Elliptic and hyperbolic interior solutions of piecewise-constant potential vorticity geophysical vortices

Abstract

AbstractElliptic and hyperbolic geopotential solutions, for a homogeneous distribution of potential vorticity (PV), are obtained via PV inversion in geophysical vortices. The flow in the axisymmetrical three-dimensional vortices is steady and horizontal, where the centripetal acceleration plus the Coriolis acceleration equals the pressure anomaly gradient term (gradient wind or cyclo-geostrophic balance). It is found that the family of geopotential solutions in the vortex interior is completely parameterized by the PV density in the vortex and the squared aspect ratio between the horizontal and vertical semi-axes of the ellipsoidal or hyperbolic geopotential surfaces.
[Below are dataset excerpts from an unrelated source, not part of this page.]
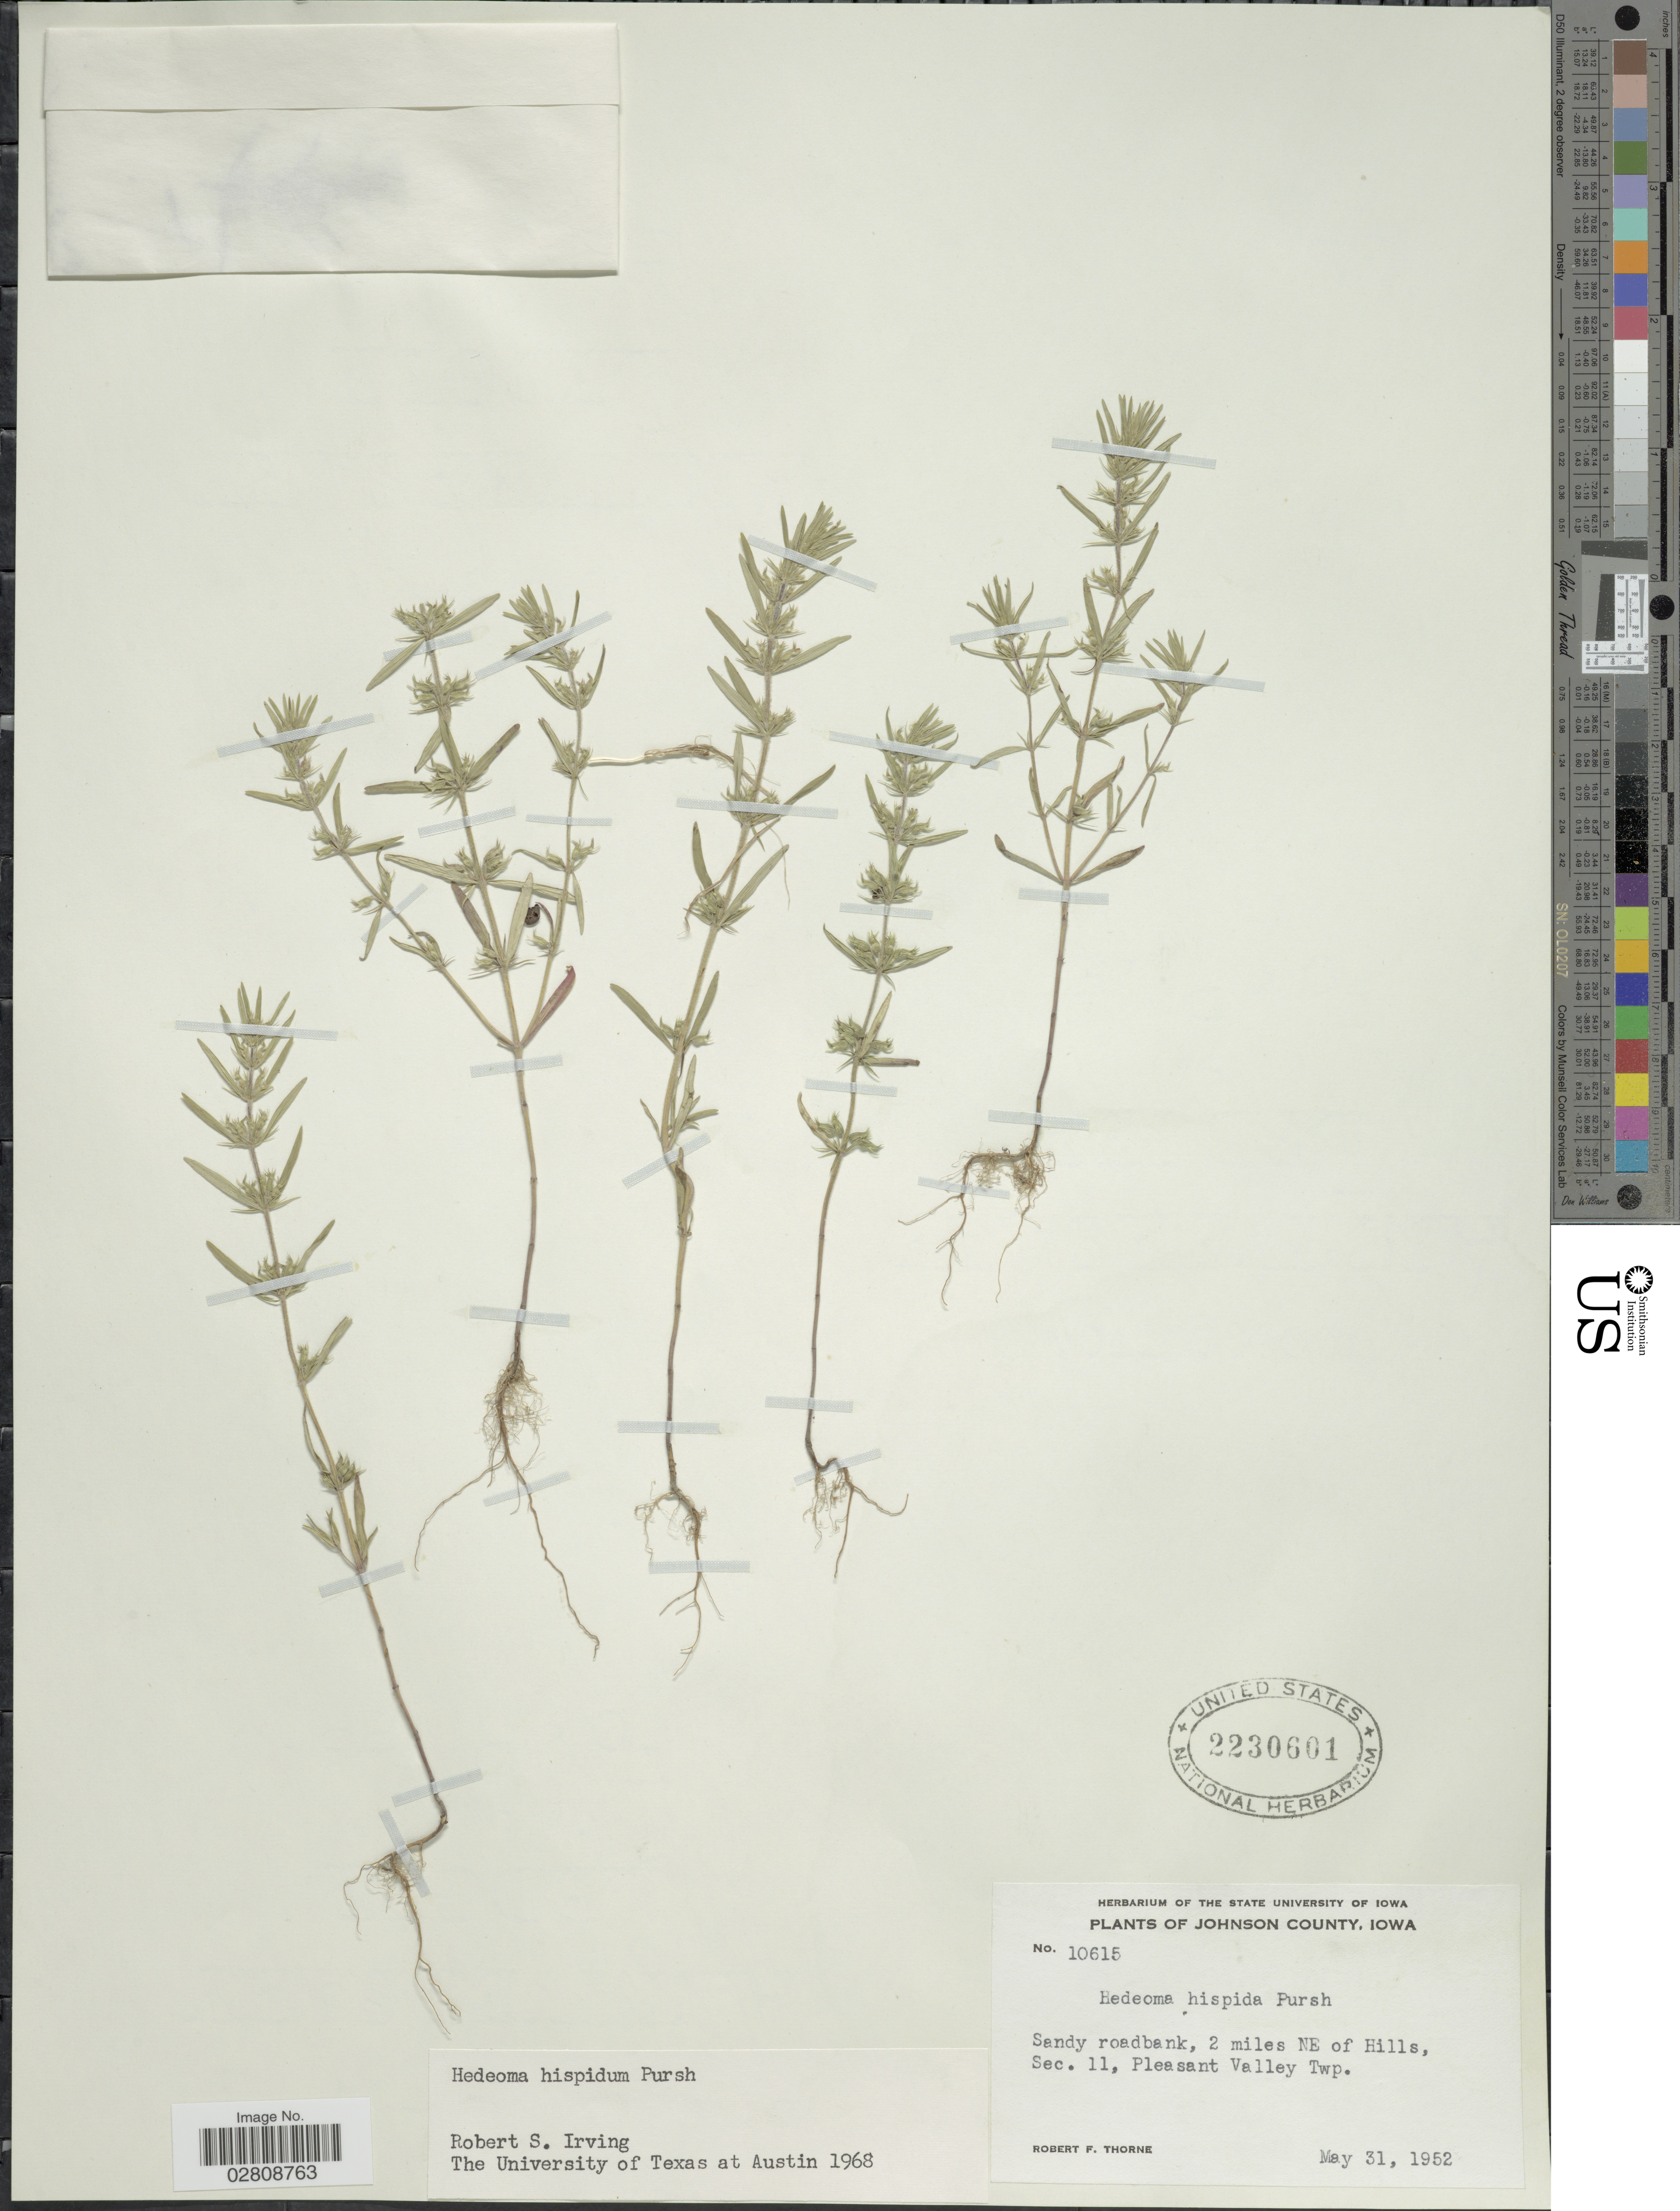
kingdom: Plantae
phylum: Tracheophyta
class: Magnoliopsida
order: Lamiales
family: Lamiaceae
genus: Hedeoma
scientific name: Hedeoma hispida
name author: Pursh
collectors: R. F. Thorne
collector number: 10615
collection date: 1952-05-31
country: United States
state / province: Iowa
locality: Johnson County. Sandy roadbank, 2 miles NE of Hills, Sec. 11, Pleasant Valley Twp.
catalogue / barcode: US 2230601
Thus, the PV inversion task consists of obtaining, via solution of algebraic cubic equations, the absolute vertical vorticity and vertical stratification as a function of PV and aspect ratio. It is found that there is always a critical aspect ratio, which depends on PV, beyond which the PV inversion solutions are multi-valued. The complete vorticity and stratification solutions for the different regions in the PV and aspect ratio space are obtained and analysed with emphasis on the inertial and static instability of the vortex flow.